A slightly more realistic pseudo query might look like the following:Select customer from remote_spending_table, local_customers_segments_table where customer_spending>2[*average(all_foreign_customers_spending)] and customer_segment="foreign")
The purpose is to retrieve the list of foreign customers that are spending more than twice the average spending of the foreign customers
This generates two challenges:
1) correctly identify the extent of the possible query push down and translate it to the remote system’s SQL dialect (is already not trivial for this small example, just imagine with the 3000-lines-of-SQL generated by the MicroStrategy report of one of my German customers in 2010)
2) getting the owner of the remote system to agree on consuming its resources to execute our query.
Running a simple filter is much lighter than running an aggregation and it’s easier to get an agreement to it.
The second challenge is partly mitigated if the source in the cloud
Thanks to the cloud elasticity the negative impact in the source system can be made negligible or non-existent.
But the topic of who’s paying for the computing costs remains in place (unless it’s a single entity that pays for all the infrastructure costs).
Caching
As soon as a data virtualization project gets adopted the increased load on non-elastic on-premises source systems becomes unacceptable (because the original workload performance is negatively impacted) and the users of the analytics queries start to experience longer response times (because the source system is overwhelmed).

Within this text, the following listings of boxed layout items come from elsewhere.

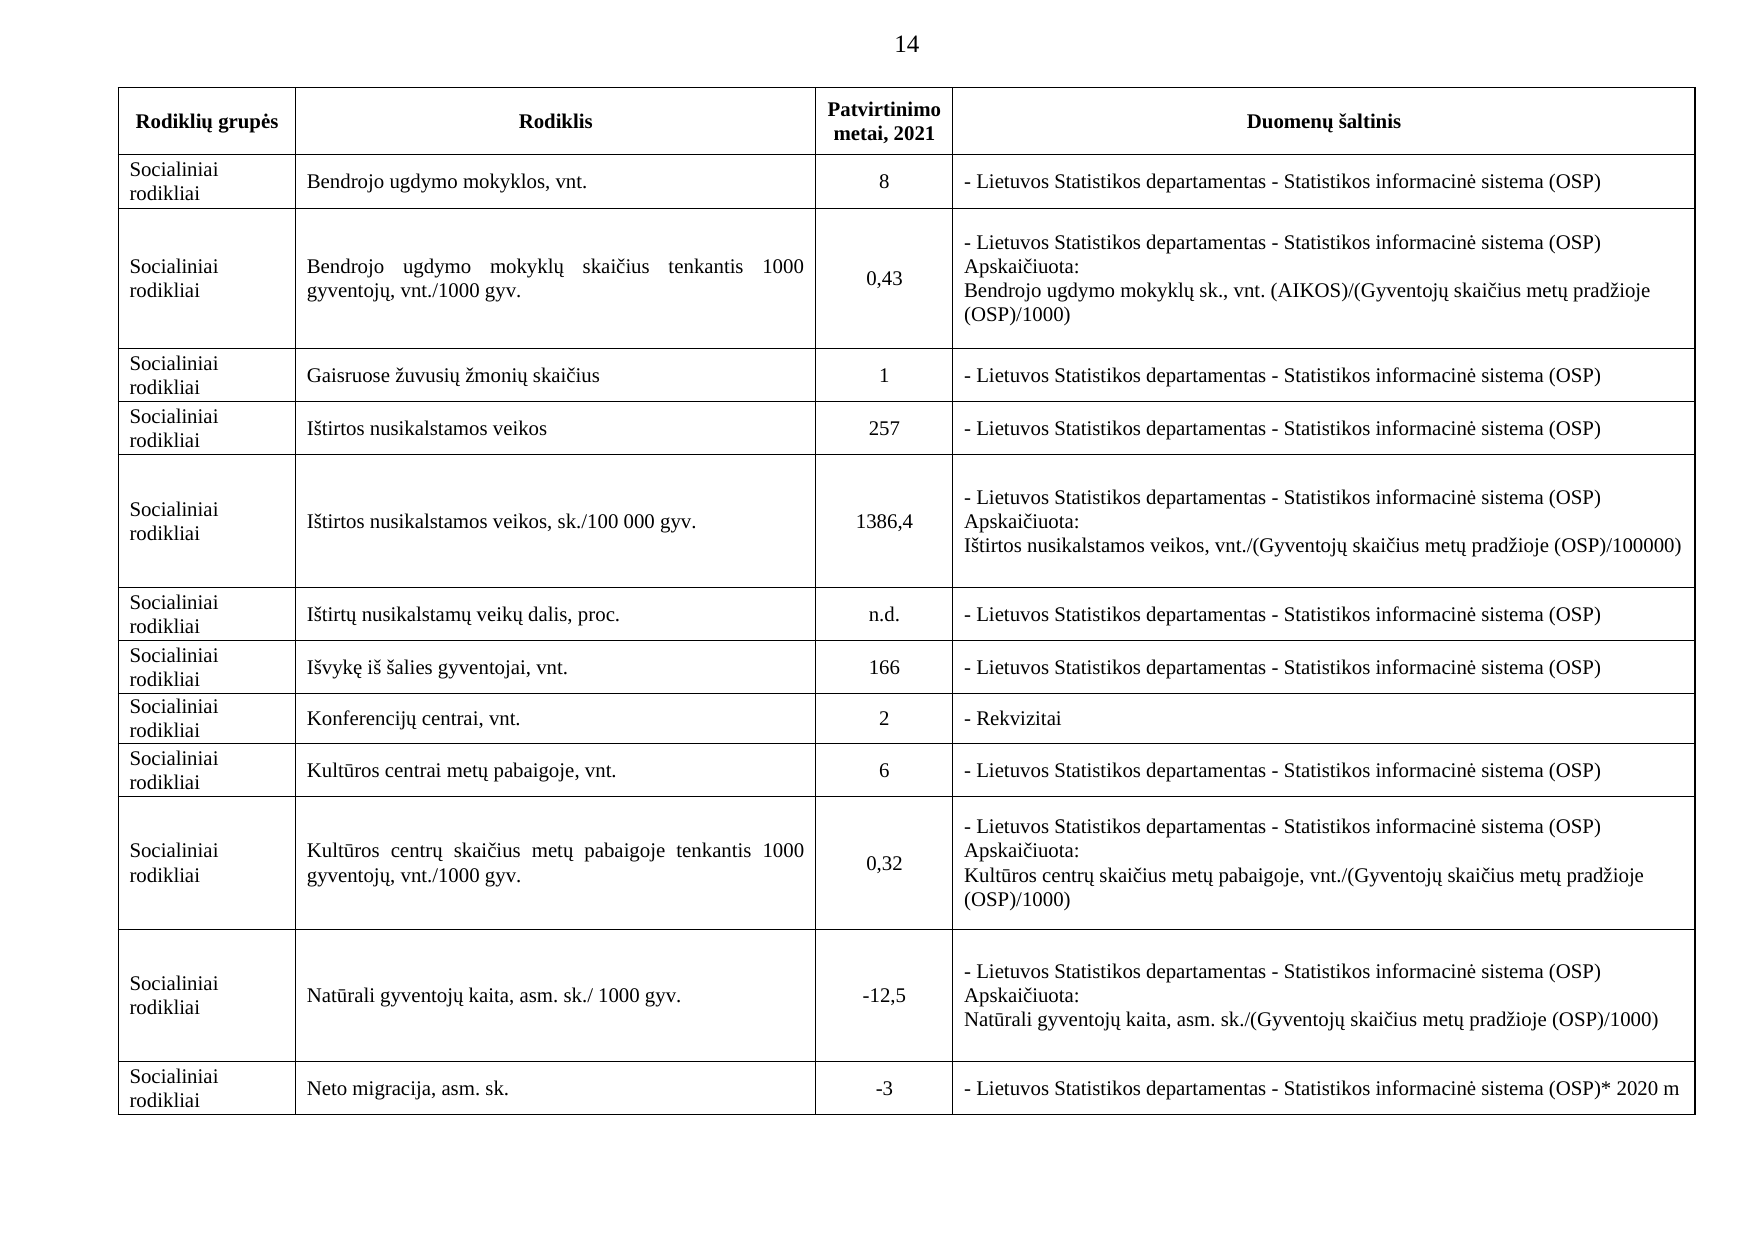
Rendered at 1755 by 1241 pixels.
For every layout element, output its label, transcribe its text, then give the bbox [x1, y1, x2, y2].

table_cell - Lietuvos Statistikos departamentas - Statistikos informacinė sistema (OSP)* 2020 m [953, 1062, 1694, 1114]
table_cell -3 [816, 1062, 952, 1114]
table_cell Kultūros centrai metų pabaigoje, vnt. [296, 744, 815, 796]
table_cell Kultūros centrų skaičius metų pabaigoje tenkantis 1000 gyventojų, vnt./1000 gyv. [296, 797, 815, 928]
table_cell Ištirtos nusikalstamos veikos [296, 402, 815, 454]
table_cell - Lietuvos Statistikos departamentas - Statistikos informacinė sistema (OSP) Apskaičiuota: Natūrali gyventojų kaita, asm. sk./(Gyventojų skaičius metų pradžioje (OSP)/1000) [953, 930, 1694, 1061]
table_cell 1 [816, 349, 952, 401]
table_cell Socialiniai rodikliai [119, 588, 295, 640]
table_cell Neto migracija, asm. sk. [296, 1062, 815, 1114]
table_cell Socialiniai rodikliai [119, 455, 295, 587]
table_header Rodiklis [296, 88, 815, 154]
table_cell 0,32 [816, 797, 952, 928]
table_cell Socialiniai rodikliai [119, 930, 295, 1061]
table_cell Socialiniai rodikliai [119, 744, 295, 796]
table_header Duomenų šaltinis [953, 88, 1694, 154]
table_cell - Lietuvos Statistikos departamentas - Statistikos informacinė sistema (OSP) [953, 744, 1694, 796]
table_cell Socialiniai rodikliai [119, 155, 295, 207]
table_cell 6 [816, 744, 952, 796]
table_cell - Lietuvos Statistikos departamentas - Statistikos informacinė sistema (OSP) [953, 349, 1694, 401]
table_cell Socialiniai rodikliai [119, 209, 295, 348]
table_header Rodiklių grupės [119, 88, 295, 154]
table_cell Socialiniai rodikliai [119, 641, 295, 693]
table_cell 2 [816, 694, 952, 742]
table_cell - Lietuvos Statistikos departamentas - Statistikos informacinė sistema (OSP) Apskaičiuota: Ištirtos nusikalstamos veikos, vnt./(Gyventojų skaičius metų pradžioje (OSP)/100000) [953, 455, 1694, 587]
table_cell 166 [816, 641, 952, 693]
table_cell Socialiniai rodikliai [119, 1062, 295, 1114]
table_cell - Lietuvos Statistikos departamentas - Statistikos informacinė sistema (OSP) Apskaičiuota: Kultūros centrų skaičius metų pabaigoje, vnt./(Gyventojų skaičius metų pradžioje (OSP)/1000) [953, 797, 1694, 928]
table_cell - Lietuvos Statistikos departamentas - Statistikos informacinė sistema (OSP) [953, 402, 1694, 454]
table_cell n.d. [816, 588, 952, 640]
table_cell Išvykę iš šalies gyventojai, vnt. [296, 641, 815, 693]
table_header Patvirtinimo metai, 2021 [816, 88, 952, 154]
table_cell -12,5 [816, 930, 952, 1061]
table_cell 1386,4 [816, 455, 952, 587]
table_cell Socialiniai rodikliai [119, 694, 295, 742]
table_cell 8 [816, 155, 952, 207]
table_cell Ištirtų nusikalstamų veikų dalis, proc. [296, 588, 815, 640]
table_cell Socialiniai rodikliai [119, 797, 295, 928]
table_cell Natūrali gyventojų kaita, asm. sk./ 1000 gyv. [296, 930, 815, 1061]
table_cell - Lietuvos Statistikos departamentas - Statistikos informacinė sistema (OSP) [953, 641, 1694, 693]
table_cell 0,43 [816, 209, 952, 348]
table_cell - Lietuvos Statistikos departamentas - Statistikos informacinė sistema (OSP) [953, 588, 1694, 640]
table_cell Bendrojo ugdymo mokyklų skaičius tenkantis 1000 gyventojų, vnt./1000 gyv. [296, 209, 815, 348]
table_cell Bendrojo ugdymo mokyklos, vnt. [296, 155, 815, 207]
table_cell 257 [816, 402, 952, 454]
table_cell Ištirtos nusikalstamos veikos, sk./100 000 gyv. [296, 455, 815, 587]
table_cell Socialiniai rodikliai [119, 349, 295, 401]
table_cell - Rekvizitai [953, 694, 1694, 742]
table_cell Socialiniai rodikliai [119, 402, 295, 454]
table_cell - Lietuvos Statistikos departamentas - Statistikos informacinė sistema (OSP) [953, 155, 1694, 207]
table_cell Konferencijų centrai, vnt. [296, 694, 815, 742]
table_cell Gaisruose žuvusių žmonių skaičius [296, 349, 815, 401]
table_cell - Lietuvos Statistikos departamentas - Statistikos informacinė sistema (OSP) Apskaičiuota: Bendrojo ugdymo mokyklų sk., vnt. (AIKOS)/(Gyventojų skaičius metų pradžioje (OSP)/1000) [953, 209, 1694, 348]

The solution to this challenge is to introduce a caching layer that will store a copy of (part of) the data near the data virtualization system. If properly sized the cache improves the user experience both for the source system’s users and for the people running the analytical queries.
The caching layer also helps reducing the egress costs when consuming data in a hybrid cloud setup. Microsoft’s Blog post about the introduction of S3 caching to OneLake just confirms it.
The first victim of caching is the vision of having “no data duplication (thanks to data virtualization)”, but it is not the only one.